= Beginning of Section =

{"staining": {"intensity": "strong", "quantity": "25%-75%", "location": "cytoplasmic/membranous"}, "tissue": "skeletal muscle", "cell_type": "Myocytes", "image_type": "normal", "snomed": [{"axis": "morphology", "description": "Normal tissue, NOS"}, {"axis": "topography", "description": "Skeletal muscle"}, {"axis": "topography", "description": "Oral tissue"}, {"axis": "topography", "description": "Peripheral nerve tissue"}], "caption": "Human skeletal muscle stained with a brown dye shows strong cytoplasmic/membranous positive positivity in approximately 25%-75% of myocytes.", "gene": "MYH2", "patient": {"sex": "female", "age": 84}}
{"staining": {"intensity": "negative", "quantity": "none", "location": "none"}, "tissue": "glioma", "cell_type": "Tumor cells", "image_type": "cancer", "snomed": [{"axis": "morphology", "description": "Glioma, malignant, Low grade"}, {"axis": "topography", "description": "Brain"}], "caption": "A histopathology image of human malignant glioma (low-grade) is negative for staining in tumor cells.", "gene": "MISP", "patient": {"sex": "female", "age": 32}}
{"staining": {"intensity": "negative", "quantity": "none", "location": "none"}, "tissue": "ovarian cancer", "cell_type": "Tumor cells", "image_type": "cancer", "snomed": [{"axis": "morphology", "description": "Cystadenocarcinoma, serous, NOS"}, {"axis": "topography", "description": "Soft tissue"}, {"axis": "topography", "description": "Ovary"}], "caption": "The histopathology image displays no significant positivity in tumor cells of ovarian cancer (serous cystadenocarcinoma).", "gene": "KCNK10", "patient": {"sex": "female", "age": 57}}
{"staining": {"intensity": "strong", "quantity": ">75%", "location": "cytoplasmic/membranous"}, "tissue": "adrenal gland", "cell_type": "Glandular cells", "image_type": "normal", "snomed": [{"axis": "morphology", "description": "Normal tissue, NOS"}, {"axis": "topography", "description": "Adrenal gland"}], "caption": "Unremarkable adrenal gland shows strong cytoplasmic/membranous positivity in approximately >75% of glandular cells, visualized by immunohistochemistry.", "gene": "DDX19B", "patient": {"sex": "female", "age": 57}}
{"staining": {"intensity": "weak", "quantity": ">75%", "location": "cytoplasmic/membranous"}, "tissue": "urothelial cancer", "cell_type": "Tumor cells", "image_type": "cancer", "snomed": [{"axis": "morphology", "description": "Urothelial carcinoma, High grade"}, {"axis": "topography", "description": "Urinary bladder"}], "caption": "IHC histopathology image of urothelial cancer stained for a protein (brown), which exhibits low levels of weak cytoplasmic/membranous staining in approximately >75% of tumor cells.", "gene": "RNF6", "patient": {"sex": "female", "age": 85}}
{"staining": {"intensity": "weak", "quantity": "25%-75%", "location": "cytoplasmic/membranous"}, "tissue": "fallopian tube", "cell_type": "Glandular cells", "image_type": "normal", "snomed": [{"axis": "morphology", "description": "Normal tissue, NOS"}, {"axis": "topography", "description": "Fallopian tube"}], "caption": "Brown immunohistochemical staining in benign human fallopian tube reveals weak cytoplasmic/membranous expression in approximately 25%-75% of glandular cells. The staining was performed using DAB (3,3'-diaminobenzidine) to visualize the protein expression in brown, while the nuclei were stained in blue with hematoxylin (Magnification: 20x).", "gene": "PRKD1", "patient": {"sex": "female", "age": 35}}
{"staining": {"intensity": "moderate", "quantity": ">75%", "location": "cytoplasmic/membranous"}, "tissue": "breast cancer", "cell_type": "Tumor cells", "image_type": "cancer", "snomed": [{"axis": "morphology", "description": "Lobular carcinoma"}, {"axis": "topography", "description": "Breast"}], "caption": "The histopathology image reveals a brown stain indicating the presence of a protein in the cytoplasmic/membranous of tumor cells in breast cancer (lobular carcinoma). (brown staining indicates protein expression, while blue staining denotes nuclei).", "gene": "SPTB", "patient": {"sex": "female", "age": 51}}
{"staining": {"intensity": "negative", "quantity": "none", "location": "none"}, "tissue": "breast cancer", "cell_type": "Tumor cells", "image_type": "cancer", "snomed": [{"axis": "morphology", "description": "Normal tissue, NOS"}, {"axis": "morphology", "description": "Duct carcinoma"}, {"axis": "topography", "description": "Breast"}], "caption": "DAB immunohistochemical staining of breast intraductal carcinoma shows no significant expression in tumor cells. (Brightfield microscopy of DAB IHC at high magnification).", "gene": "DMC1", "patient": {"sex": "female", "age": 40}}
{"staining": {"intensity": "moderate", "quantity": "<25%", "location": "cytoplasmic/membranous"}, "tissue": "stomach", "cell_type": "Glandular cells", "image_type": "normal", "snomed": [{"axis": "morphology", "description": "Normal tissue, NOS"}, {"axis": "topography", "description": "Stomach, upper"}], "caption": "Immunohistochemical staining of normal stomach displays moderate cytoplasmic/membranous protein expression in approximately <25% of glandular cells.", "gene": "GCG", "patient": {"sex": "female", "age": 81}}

= End of Section =

> **What to do**: Produce a verbatim transcript of the material above.

> **Written answer**:
{"staining": {"intensity": "strong", "quantity": "25%-75%", "location": "cytoplasmic/membranous"}, "tissue": "skeletal muscle", "cell_type": "Myocytes", "image_type": "normal", "snomed": [{"axis": "morphology", "description": "Normal tissue, NOS"}, {"axis": "topography", "description": "Skeletal muscle"}, {"axis": "topography", "description": "Oral tissue"}, {"axis": "topography", "description": "Peripheral nerve tissue"}], "caption": "Human skeletal muscle stained with a brown dye shows strong cytoplasmic/membranous positive positivity in approximately 25%-75% of myocytes.", "gene": "MYH2", "patient": {"sex": "female", "age": 84}}
{"staining": {"intensity": "negative", "quantity": "none", "location": "none"}, "tissue": "glioma", "cell_type": "Tumor cells", "image_type": "cancer", "snomed": [{"axis": "morphology", "description": "Glioma, malignant, Low grade"}, {"axis": "topography", "description": "Brain"}], "caption": "A histopathology image of human malignant glioma (low-grade) is negative for staining in tumor cells.", "gene": "MISP", "patient": {"sex": "female", "age": 32}}
{"staining": {"intensity": "negative", "quantity": "none", "location": "none"}, "tissue": "ovarian cancer", "cell_type": "Tumor cells", "image_type": "cancer", "snomed": [{"axis": "morphology", "description": "Cystadenocarcinoma, serous, NOS"}, {"axis": "topography", "description": "Soft tissue"}, {"axis": "topography", "description": "Ovary"}], "caption": "The histopathology image displays no significant positivity in tumor cells of ovarian cancer (serous cystadenocarcinoma).", "gene": "KCNK10", "patient": {"sex": "female", "age": 57}}
{"staining": {"intensity": "strong", "quantity": ">75%", "location": "cytoplasmic/membranous"}, "tissue": "adrenal gland", "cell_type": "Glandular cells", "image_type": "normal", "snomed": [{"axis": "morphology", "description": "Normal tissue, NOS"}, {"axis": "topography", "description": "Adrenal gland"}], "caption": "Unremarkable adrenal gland shows strong cytoplasmic/membranous positivity in approximately >75% of glandular cells, visualized by immunohistochemistry.", "gene": "DDX19B", "patient": {"sex": "female", "age": 57}}
{"staining": {"intensity": "weak", "quantity": ">75%", "location": "cytoplasmic/membranous"}, "tissue": "urothelial cancer", "cell_type": "Tumor cells", "image_type": "cancer", "snomed": [{"axis": "morphology", "description": "Urothelial carcinoma, High grade"}, {"axis": "topography", "description": "Urinary bladder"}], "caption": "IHC histopathology image of urothelial cancer stained for a protein (brown), which exhibits low levels of weak cytoplasmic/membranous staining in approximately >75% of tumor cells.", "gene": "RNF6", "patient": {"sex": "female", "age": 85}}
{"staining": {"intensity": "weak", "quantity": "25%-75%", "location": "cytoplasmic/membranous"}, "tissue": "fallopian tube", "cell_type": "Glandular cells", "image_type": "normal", "snomed": [{"axis": "morphology", "description": "Normal tissue, NOS"}, {"axis": "topography", "description": "Fallopian tube"}], "caption": "Brown immunohistochemical staining in benign human fallopian tube reveals weak cytoplasmic/membranous expression in approximately 25%-75% of glandular cells. The staining was performed using DAB (3,3'-diaminobenzidine) to visualize the protein expression in brown, while the nuclei were stained in blue with hematoxylin (Magnification: 20x).", "gene": "PRKD1", "patient": {"sex": "female", "age": 35}}
{"staining": {"intensity": "moderate", "quantity": ">75%", "location": "cytoplasmic/membranous"}, "tissue": "breast cancer", "cell_type": "Tumor cells", "image_type": "cancer", "snomed": [{"axis": "morphology", "description": "Lobular carcinoma"}, {"axis": "topography", "description": "Breast"}], "caption": "The histopathology image reveals a brown stain indicating the presence of a protein in the cytoplasmic/membranous of tumor cells in breast cancer (lobular carcinoma). (brown staining indicates protein expression, while blue staining denotes nuclei).", "gene": "SPTB", "patient": {"sex": "female", "age": 51}}
{"staining": {"intensity": "negative", "quantity": "none", "location": "none"}, "tissue": "breast cancer", "cell_type": "Tumor cells", "image_type": "cancer", "snomed": [{"axis": "morphology", "description": "Normal tissue, NOS"}, {"axis": "morphology", "description": "Duct carcinoma"}, {"axis": "topography", "description": "Breast"}], "caption": "DAB immunohistochemical staining of breast intraductal carcinoma shows no significant expression in tumor cells. (Brightfield microscopy of DAB IHC at high magnification).", "gene": "DMC1", "patient": {"sex": "female", "age": 40}}
{"staining": {"intensity": "moderate", "quantity": "<25%", "location": "cytoplasmic/membranous"}, "tissue": "stomach", "cell_type": "Glandular cells", "image_type": "normal", "snomed": [{"axis": "morphology", "description": "Normal tissue, NOS"}, {"axis": "topography", "description": "Stomach, upper"}], "caption": "Immunohistochemical staining of normal stomach displays moderate cytoplasmic/membranous protein expression in approximately <25% of glandular cells.", "gene": "GCG", "patient": {"sex": "female", "age": 81}}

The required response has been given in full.